Patrice et Dominique, côte à côte, s’accoudèrent au balcon. Ils y restèrent une heure, silencieux, sous le ciel d’été frissonnant d’étoiles, au-dessus du jardin embaumé par les roses, dans la nuit pacifiante.

Deux semaines plus tard, une grande auto chargée de valises franchit la grille du château ouverte par le jardinier. Elle portait Richard et Antoine. Ils allaient au Havre, où ils s’embarqueraient pour New York. Antoine avait liquidé ses affaires et avait loué son appartement à une société privée de spectacles d’art. Richard s’était libéré aussi de toutes ses attaches, il avait réalisé ses fonds. Tous deux étaient libres. Ils resteraient quelques jours à New York, puis par voie de terre, traversant les États au sud du Mexique, ils gagneraient Montevideo où ils avaient traité avec une grande firme de cinéma dont ils assumeraient, en association, la direction.

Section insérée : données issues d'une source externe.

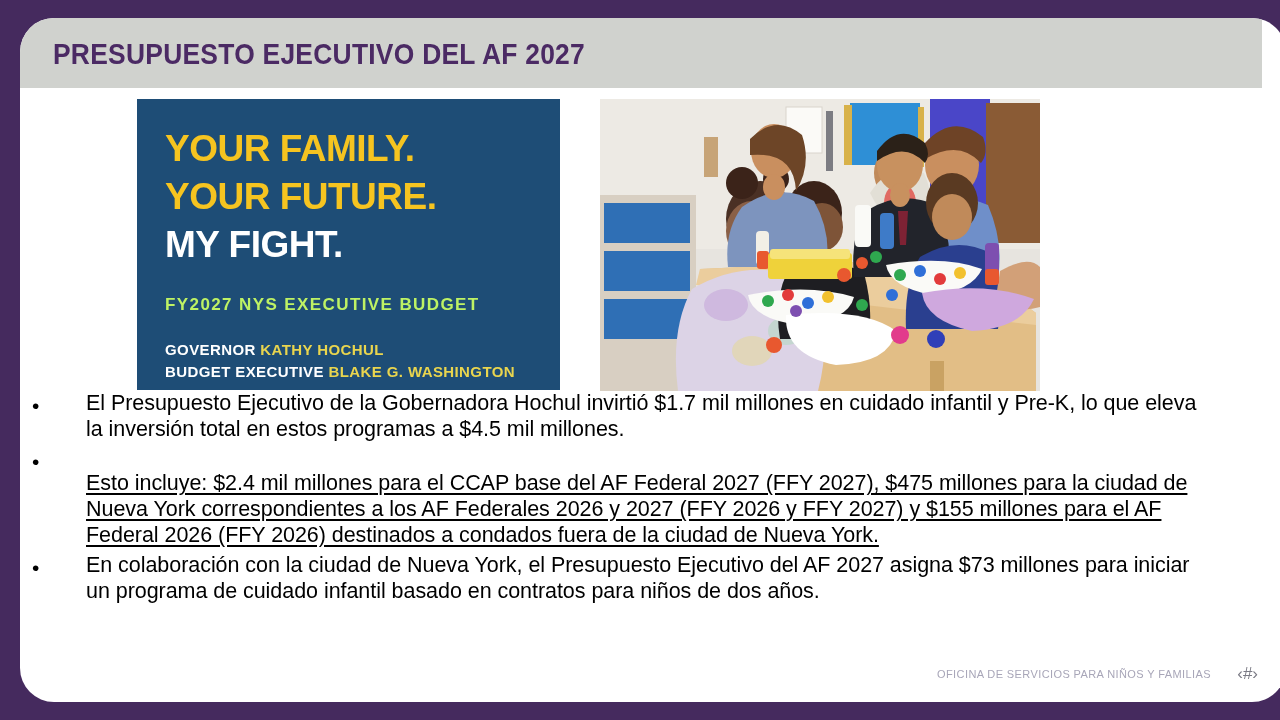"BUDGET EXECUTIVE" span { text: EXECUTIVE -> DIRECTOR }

— Alors, c’est l’exil ? demanda Patrice.

— Non, répondit gravement Richard, c’est une existence nouvelle. Nous en avons assez de la vieille Europe, ses cieux trop connus n’ont plus d’attrait pour nous. Il nous faut d’autres décors, d’autres sensations, d’autres visages.

Il parlait avec une emphase railleuse. Mais à cette raillerie se mêlait l’amertume d’une cruelle douleur inoubliée.

Dominique, à la dérobée, le regardait. Il était pâle, les traits tirés, l’air désabusé et las. Quel contraste avec son compagnon ! Antoine partait joyeux, à la conquête d’un monde nouveau, d’une vie nouvelle. Richard semblait quitter la vie en même temps que la France.

Quand ils s’en allèrent, Patrice leur serra la main avec une effusion de cordialité qui, pour Richard, se mêlait de reconnaissance. Quant à Dominique, fraternellement elle les embrassa.